__CONSIGNES__:
**A)** Dressez la liste de toutes les personnes nommées dans l'extrait ci-dessous consacré aux X-Men.
**B)** D'après l'extrait ci-dessous, à combien d'artistes Marvel a-t-il demandé de refaire le numéro historique en septembre 2020 ?

__EXTRAIT__:
»»

Août 1975 : après cinq années d'interruption, Marvel, par la voix de son rédacteur-en-chef Roy Thomas, décide de relancer la série X-Men. La mission est confiée à Len Wein et Dave Cockrum, qui ont droit à un numéro de 36 pages pour l'occasion. Ainsi (re)naît un titre et surtout une franchise qui allait devenir la plus populaire de son éditeur avec ce Giant-Size X-Men.
Septembre 2020 : sous une couverture signée Adi Granov, Marvel publie un Tribute to Wein and Cockrum en demandant à 36 artistes de refaire ce numéro historique. Une initiative louable, parfois brillante, mais surtout très inégale. Et dont le principe interroge. Car l'hommage révèle à la fois les forces et faiblesses des deux exercices, et sa sortie est bien curieuse au moment où la franchise X a été révolutionné par Jonathan Hickman et où les mutants sont pris dans un ambitieux crossover.

««

__ÉCHANTILLON DE DONNÉES__:
»»

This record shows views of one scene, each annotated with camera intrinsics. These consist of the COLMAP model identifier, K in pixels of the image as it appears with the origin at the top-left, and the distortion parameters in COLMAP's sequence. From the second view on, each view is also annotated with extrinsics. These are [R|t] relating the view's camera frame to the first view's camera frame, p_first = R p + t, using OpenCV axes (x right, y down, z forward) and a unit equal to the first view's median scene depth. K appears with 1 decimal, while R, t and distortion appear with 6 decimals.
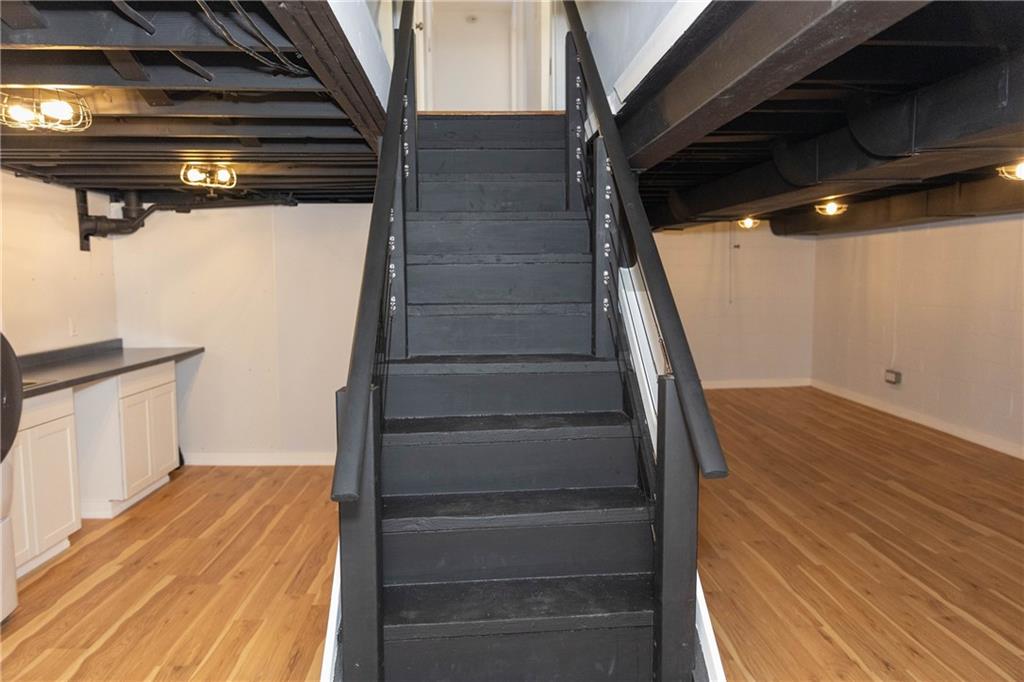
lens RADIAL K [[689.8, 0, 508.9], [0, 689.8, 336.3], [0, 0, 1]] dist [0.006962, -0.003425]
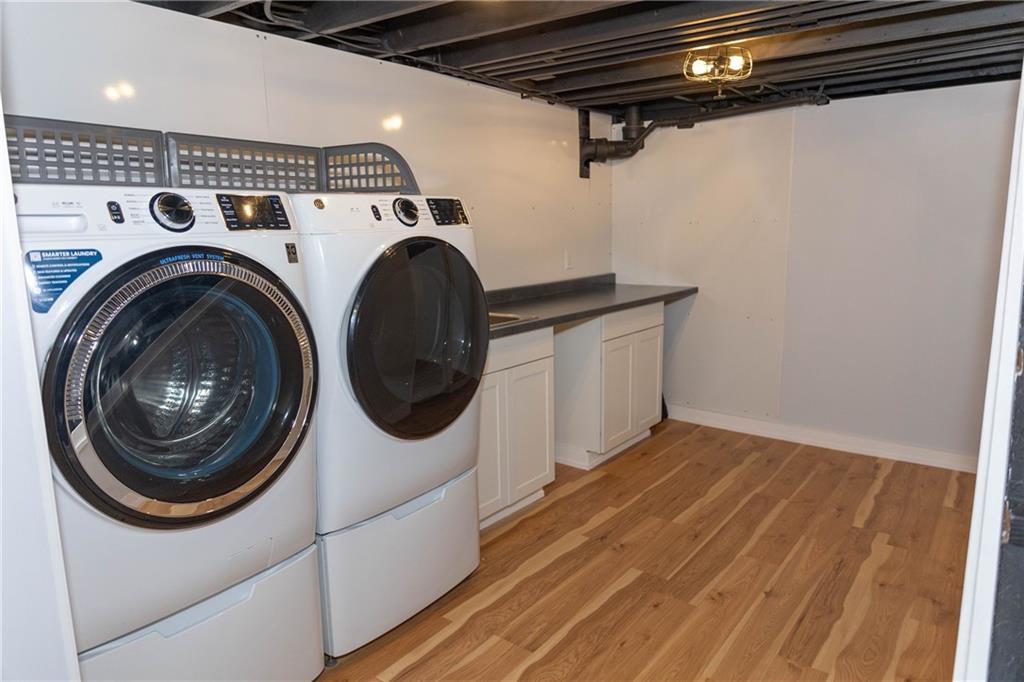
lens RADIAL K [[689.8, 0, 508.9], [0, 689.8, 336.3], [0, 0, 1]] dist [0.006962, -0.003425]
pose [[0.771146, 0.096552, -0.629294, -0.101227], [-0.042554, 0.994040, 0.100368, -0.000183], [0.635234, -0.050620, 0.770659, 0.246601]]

««

__CORRIGÉS__:
**A)** Roy Thomas, Len Wein, Dave Cockrum, Adi Granov, Jonathan Hickman

**B)** À 36 artistes.